Если б это чадо действительно было таковым, то отчего же народ не почтил его ничем, кроме пословицы: доносчику первый кнут? Как объяснить такое суровое отношение к благонадежному ремеслу со стороны того народа, который снисходительно смотрел на самые беззаконные отклонения от порядка, например, на разбой, считая его простым пошаливанием и воспевая в своих песнях удалых разбойничков? Где же песни наши о доносах и доносчиках? До сих пор мы их нс слыхали.

Давно уже замечено, что русские, по своей широкой натуре, способны более болтать и доносить на самих себя, чем шпионить и доносить на других.

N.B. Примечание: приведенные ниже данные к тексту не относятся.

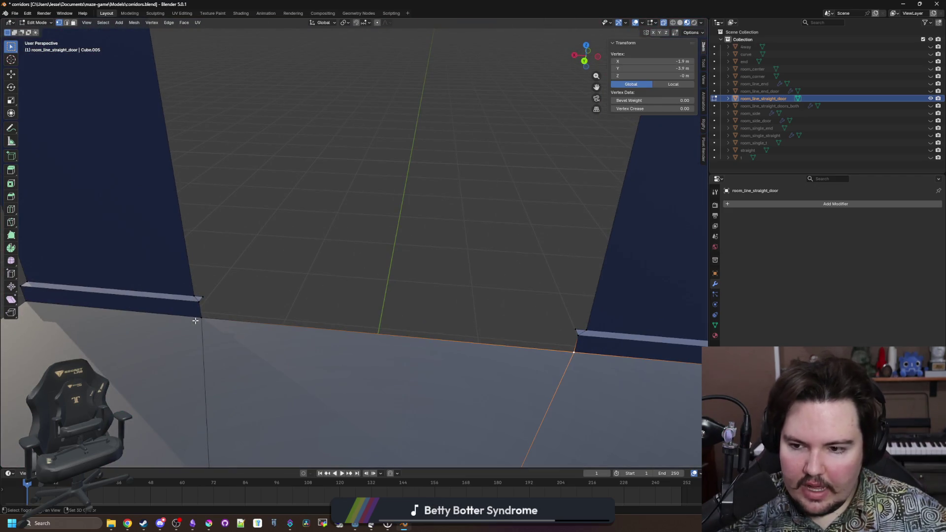
left_click(200, 299, "shift")
key("m")
left_click(232, 314)
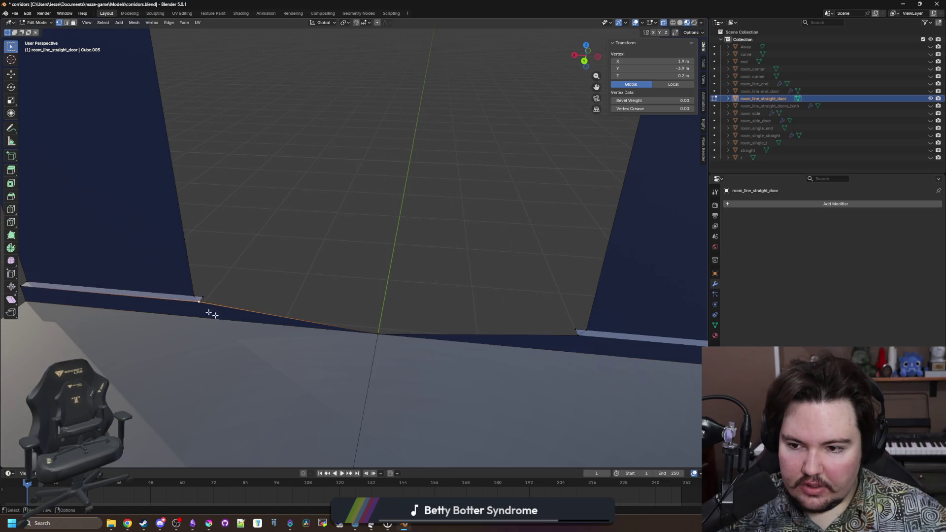
- Merge the remaining floor-edge, right-corner and left wall-corner vertex pairs into single vertices
left_click(578, 332, "shift")
key("m")
left_click(581, 335)
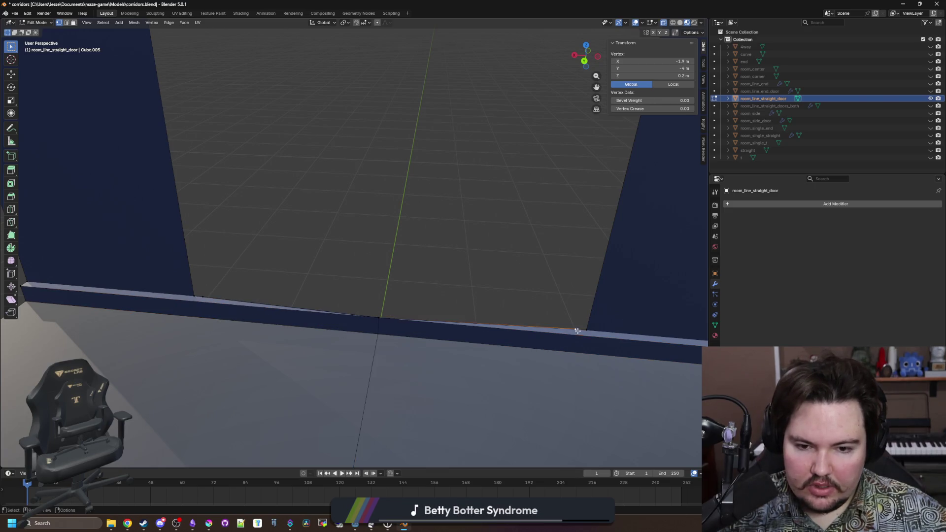
left_click(589, 331, "shift")
key("m")
left_click(568, 359)
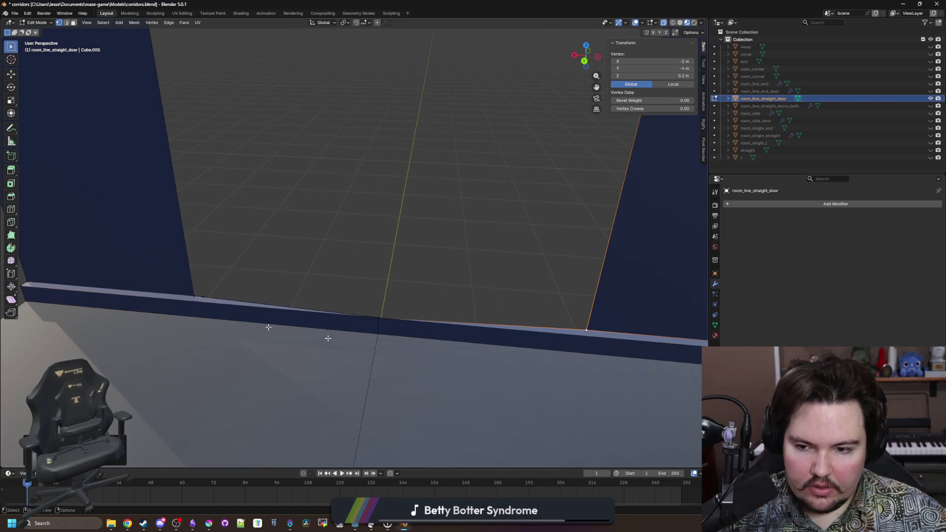
left_click(193, 296)
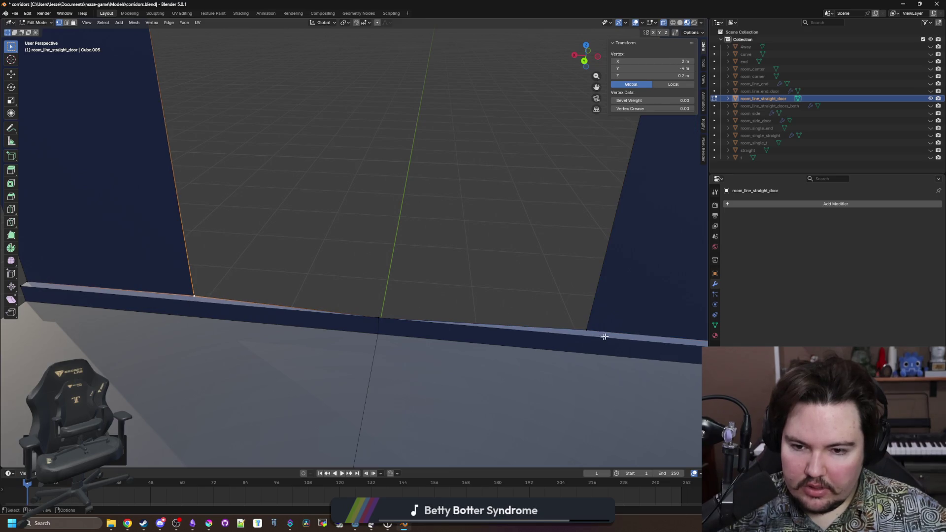
key("m")
left_click(573, 298)
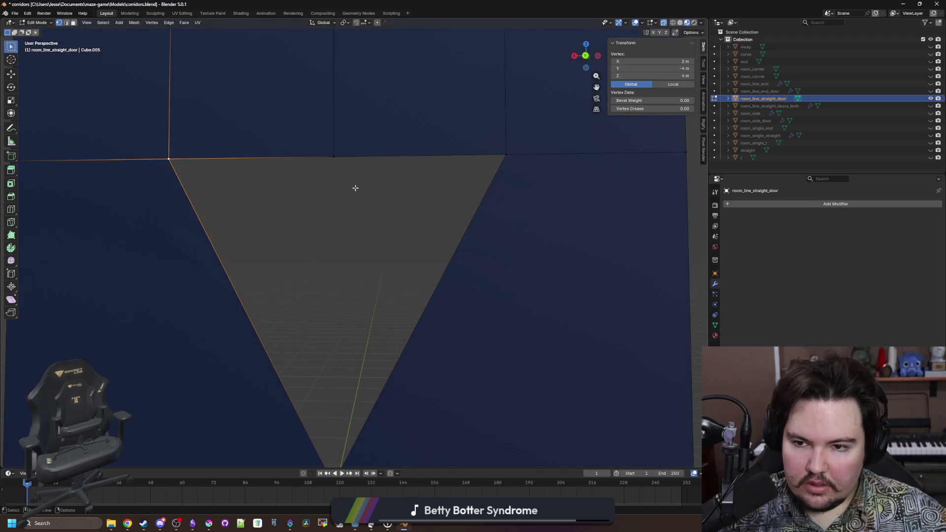
- Merge the stray top-edge vertex pairs At Center
left_click_drag(567, 207, 134, 114)
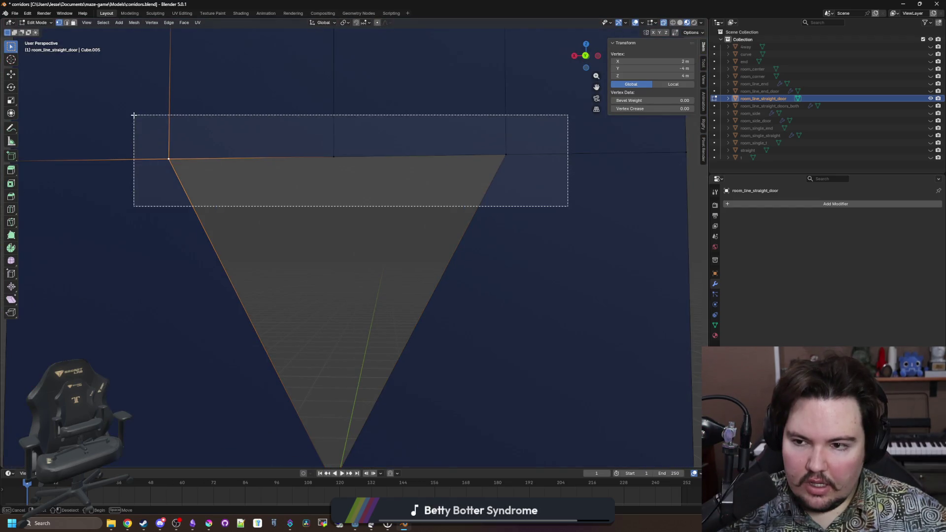
key("m")
left_click(295, 161)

Из этого вытекает прямое решение, что к доносу привыкнуть нельзя, что донос не может быть привычкой. Стало быть, это страсть? Нет, не стало быть.

Еще давние философы заметили, что нет такой страсти, которая бы не могла обратиться в привычку, и нет такой привычки, которая бы не обращалась в страсть. Между тем к доносу никто от сотворения мира привыкнуть не может: значит это не страсть. Если б донос был страстью, ему бы прощали люди, как прощают всем человеческим страстям. Мы видели, что даже разбойники прощаются; одни только Иуды предаются вечному проклятию. Это потому, что разбойник раб страсти или привычки, что в нем видят зверя, способного нанести только личную обиду; в лобзаниях же предателя оскорбляется все человечество, все, что в нем есть наиболее святого.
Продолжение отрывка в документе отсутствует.